新西国三十三ヶ所観音霊場、第22番札所「摩耶山 忉利天上寺」。創建は646年。開基は「法道仙人」。宗派は「高野山真言宗」。本尊は「十一面観世音菩薩像」、「仏母摩耶夫人(ぶつもまやぶにん)像」。
詠歌 「ちぬの海 わたるもも船 あけくれに あふぐや摩耶の 法(のり)の燈火(ともしび)」
「天上寺」は646年、「孝徳天皇」の勅願により、インドの天竺から紫雲に乗って日本へ渡来したと言われる伝説の人物、「法道仙人」によって開かれたと伝えられています。
「法道仙人」は「釈迦」が生母の「摩耶夫人(まやぶにん)」に対し、感謝を捧げるために刻んだ一寸八分(約5.5cm)の「十一面観世音菩薩像」を、インドより持ち込んで本尊として祀ったと言われています。
その後、「弘法大師空海」が唐へ留学した際に持ち帰った「仏母摩耶夫人像」を安置しました。
仏教の開祖である「釈迦」の生母「仏母摩耶夫人像」を祀る寺ということで、山号を「仏母摩耶山(ぶつもまやさん)」とし、寺名を「摩耶夫人」の昇天した「忉利天(とうりてん)」の名前にちなんで、「忉利天上寺」と称しました。
宗派を超えて皇族、貴族、武将など深く信仰を集めて「花山天皇」、「正親町(おおぎまち)天皇」の勅願寺となり大いに栄えたそうです。
鎌倉時代末期には「後醍醐天皇」率いる鎌倉幕府討幕軍の赤松氏が、「天上寺」を拠点(摩耶山城)として幕府軍と戦ったと言われています。(摩耶山合戦)

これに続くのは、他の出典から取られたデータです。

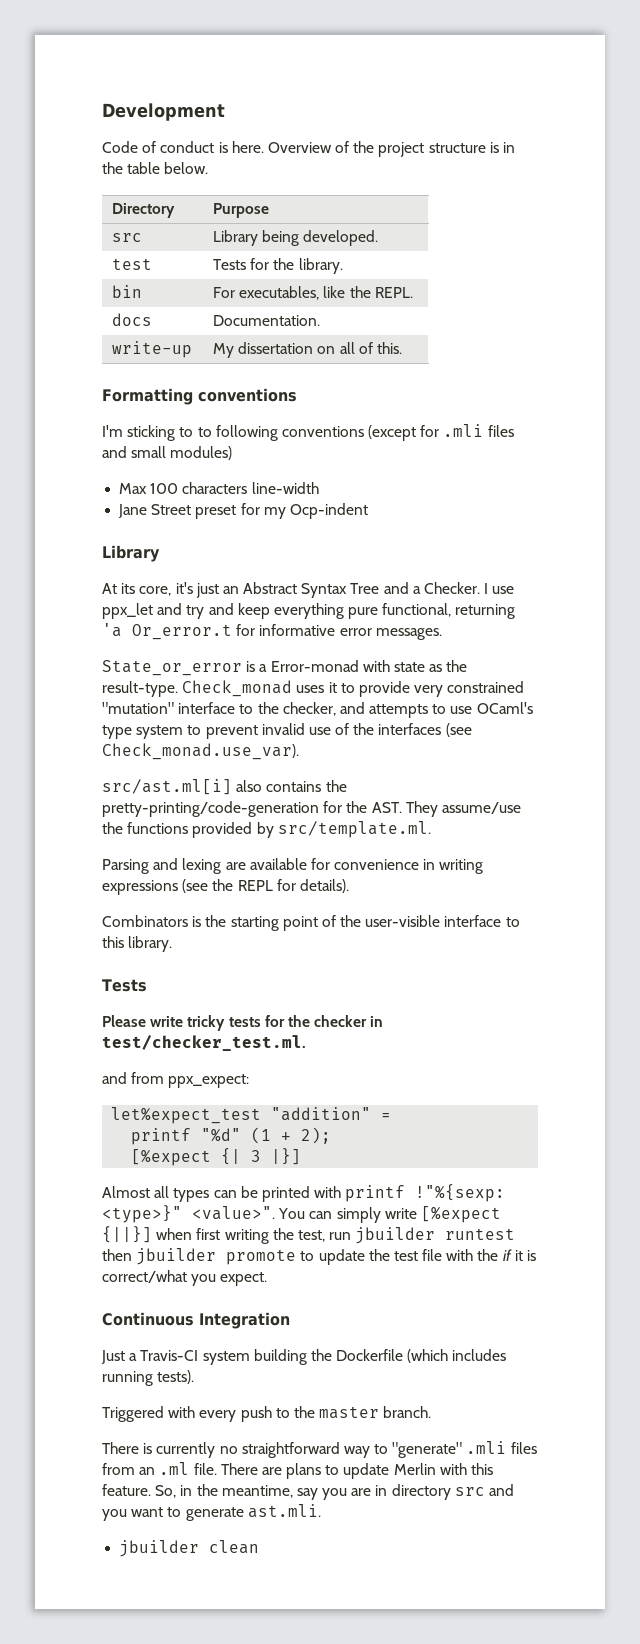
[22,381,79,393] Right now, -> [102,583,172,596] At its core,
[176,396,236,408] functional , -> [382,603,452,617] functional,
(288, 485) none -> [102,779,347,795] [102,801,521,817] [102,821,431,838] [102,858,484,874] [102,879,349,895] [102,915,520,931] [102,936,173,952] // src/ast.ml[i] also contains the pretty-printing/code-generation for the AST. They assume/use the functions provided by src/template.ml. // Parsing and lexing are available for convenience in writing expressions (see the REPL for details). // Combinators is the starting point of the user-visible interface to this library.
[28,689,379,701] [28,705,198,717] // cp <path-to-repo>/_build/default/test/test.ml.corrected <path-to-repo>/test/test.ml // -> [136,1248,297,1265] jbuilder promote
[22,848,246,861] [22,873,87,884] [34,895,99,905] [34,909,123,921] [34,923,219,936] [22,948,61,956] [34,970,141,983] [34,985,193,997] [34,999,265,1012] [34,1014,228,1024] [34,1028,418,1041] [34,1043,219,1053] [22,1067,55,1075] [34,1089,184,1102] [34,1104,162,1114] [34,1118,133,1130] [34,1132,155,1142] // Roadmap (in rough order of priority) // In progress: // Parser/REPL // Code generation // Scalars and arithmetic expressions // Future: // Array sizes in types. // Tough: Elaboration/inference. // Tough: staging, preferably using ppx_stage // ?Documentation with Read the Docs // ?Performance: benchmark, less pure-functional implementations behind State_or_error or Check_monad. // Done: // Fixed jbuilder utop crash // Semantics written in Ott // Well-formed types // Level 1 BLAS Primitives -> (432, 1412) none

残念ながら現在の「天上寺」は1976年、賽銭泥棒の失火によってほとんどの堂宇が焼失してしまい、当初の場所から北へ1km上がった摩耶別山に再建された新しい寺観となっています。
「天上寺」の交通アクセスは、電車だとJR神戸線三宮駅などからバスで、「まやケーブル」まで行き、「まやケーブル」、「まやロープウェイ」を使って「星の駅」まで行き、「星の駅」から徒歩で10分程度の場所にあります。
車だとお寺に駐車場がないので、「西山門」前の有料パーキングを利用することになります。

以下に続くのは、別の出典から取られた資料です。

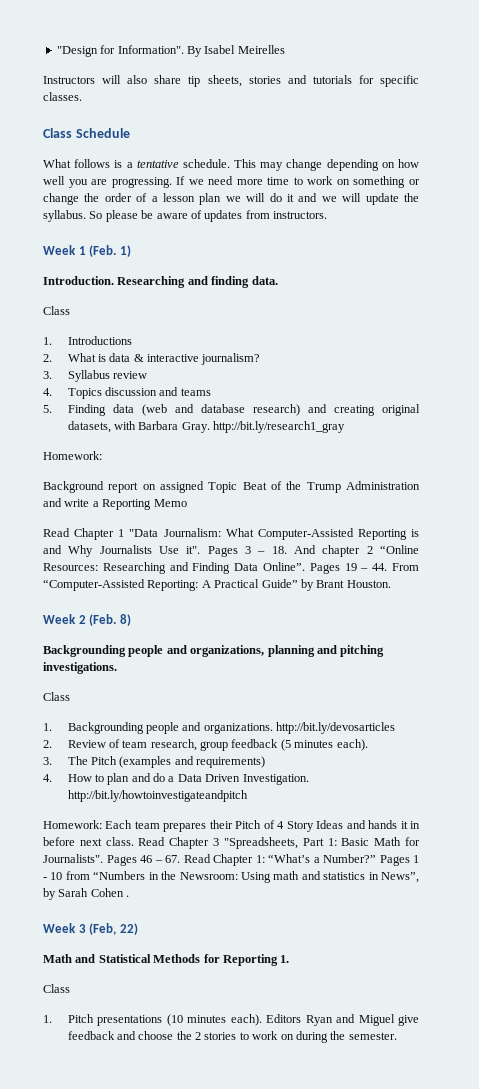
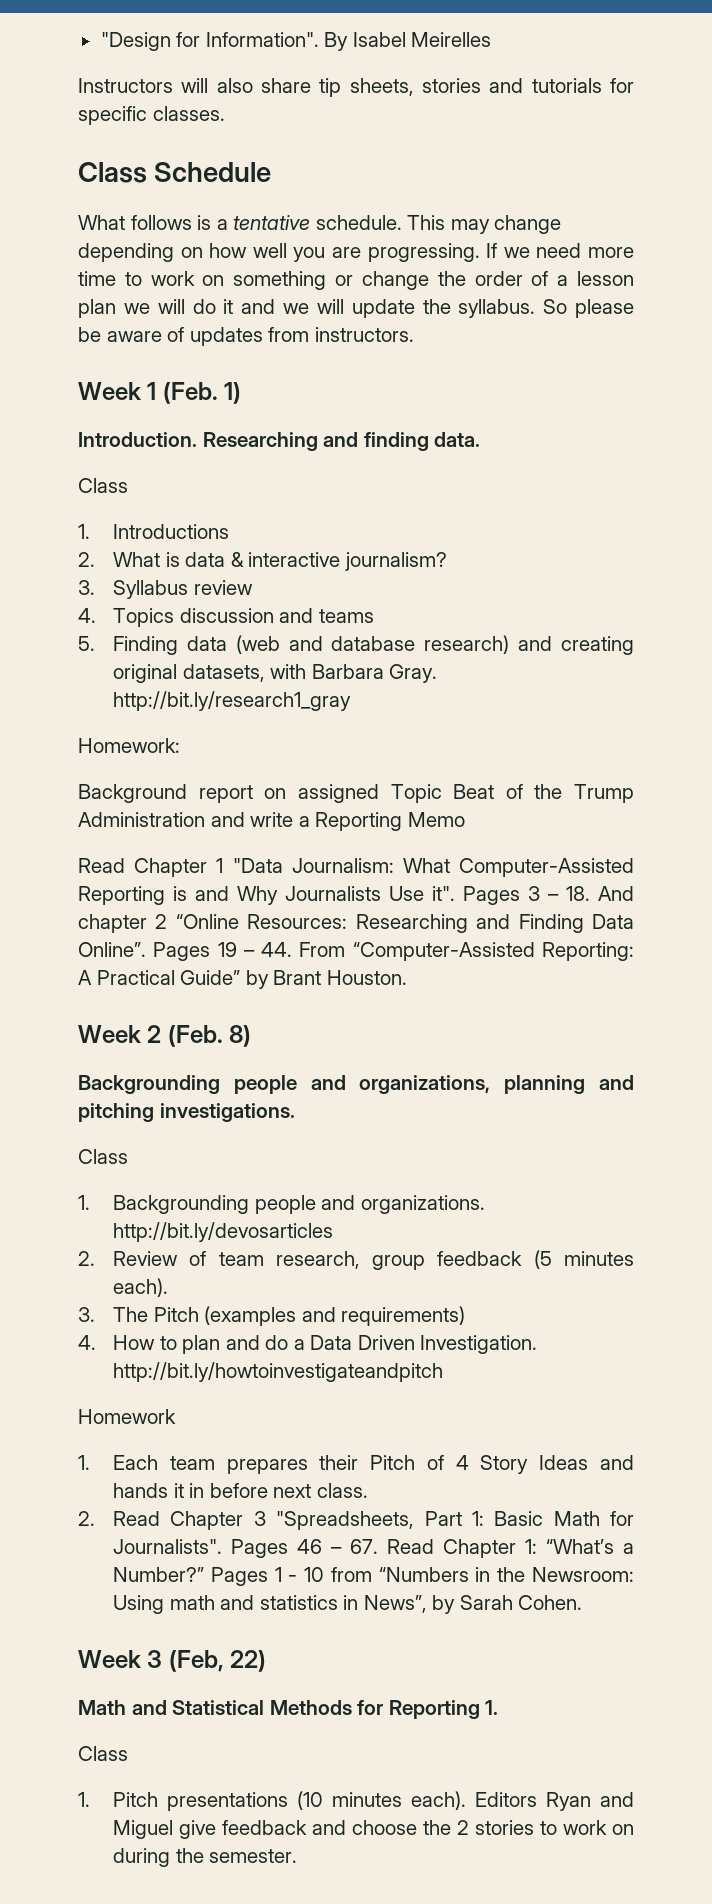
[43,820,102,829] Homework: -> [78,1409,176,1424] [78,1455,90,1470] Homework // 1.
(134, 841) none -> [78,1511,95,1526] // 2.
[90,888,130,897] Cohen . -> [518,1595,583,1610] Cohen.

「西山門」を抜けると「金堂」がある境内まで長い石段が続いていて、石段の左右には「漱水舎(手水舎)」、「天竺堂」、「軍艦摩耶の碑」などがあります。
「軍艦摩耶の碑」は太平洋戦争時のレイテ沖海戦で、アメリカの潜水艦の魚雷で沈没した軍艦「摩耶」の石碑です。
軍艦「摩耶」は川崎造船所(現在の川崎重工業)の神戸造船所で造られて、文字のごとく摩耶山にちなんで命名されたそうです。

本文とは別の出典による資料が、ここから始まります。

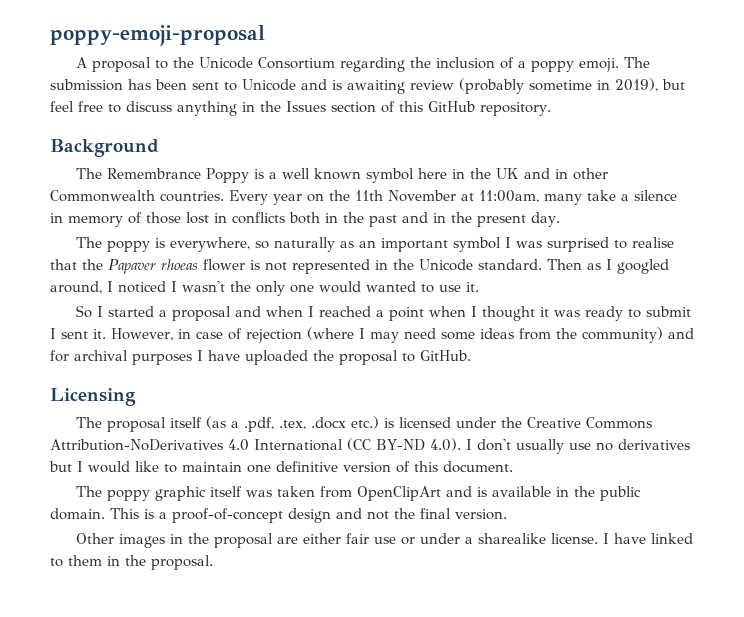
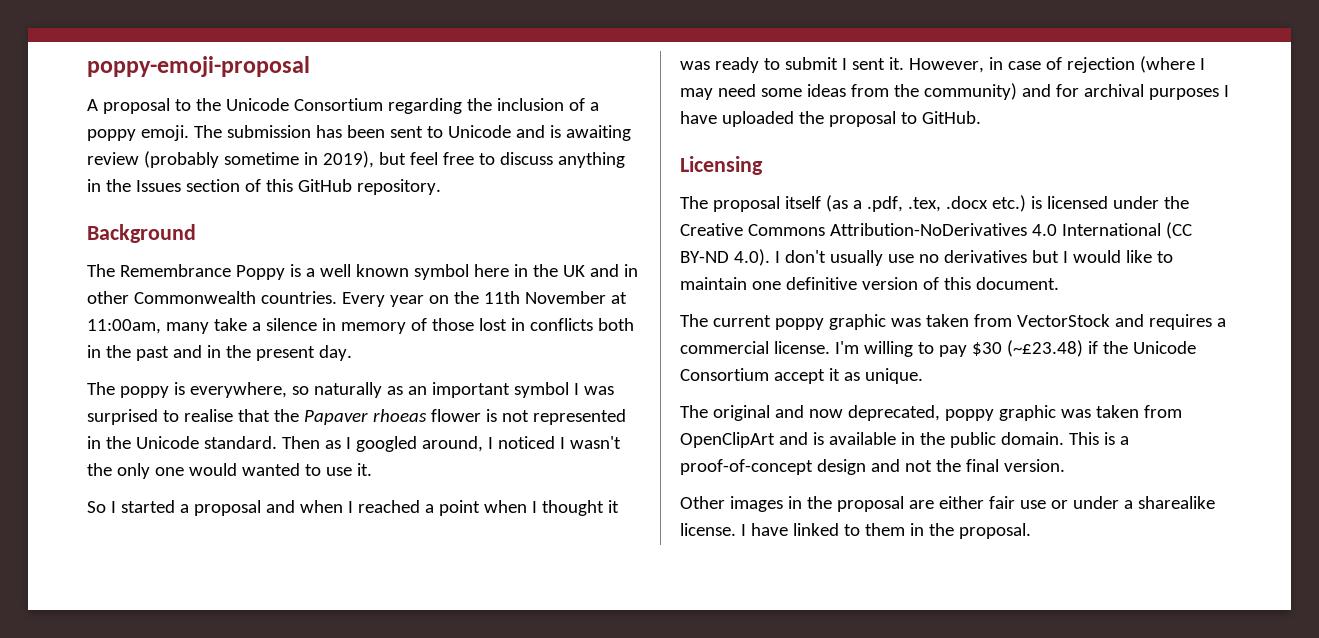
[106,486,242,501] poppy graphic itself -> [712,314,1226,330] [680,340,1196,357] [680,368,923,384] [680,405,1056,421] current poppy graphic was taken from VectorStock and requires a commercial license. I'm willing to pay $30 (~£23.48) if the Unicode Consortium accept it as unique. // The original and now deprecated, poppy graphic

石段を上がりきると、「金堂」がある境内に入る門があります。
門を抜けると境内に「金堂」、「摩耶夫人堂」、「金輪堂」、「本坊」、「書院」、「鐘楼」、「権現社」、「一願地蔵堂」、「密教学講殿所」などの堂宇があります。
「金堂」には胎内仏を納めた秘仏の「十一面観世音菩薩像」、脇侍として「不動明王像」、「毘沙門天像」を祀り、お前立ちとして「七観音像」、「愛染明王像」を安置しています。
「摩耶夫人堂」には「天上寺」のもう1つの本尊である、「仏母摩耶夫人像」が祀られています。
摩耶夫人堂。1989年再建。
「仏母摩耶夫人像」は子授け、安産、子育ての守護仏とされていて、「天上寺」は日本で最初に安産腹帯を授けた寺と言われています。
「金輪堂」から左手に「書院」、右手に「本坊」があって、それぞれ連結しているようです。
密教学講殿所。
その他の史蹟や名所なども簡単に紹介しておきます。
弘法大師活眼石。空海が石の脇で眼病平癒の加持を行ったと言われる。
ここから望む夜景は最高に綺麗かと。いっつも曇り空で嫌になってくる・・・。
真言宗のお寺なので、四国八十八ヶ所の本尊の石仏かもしれない。
最後に「天上寺」には多くの句碑など建っているのですが、有名どころを紹介しておきます。
西国三十三ヶ所観音霊場の中興の祖、「花山天皇」が詠んだ歌で、
「山の名を 佛の母と きくからは これぞまことの 慈悲のみなかみ」
花山天皇句碑。仏教の開祖、釈迦の生母、摩耶夫人を祀るお寺ですからね。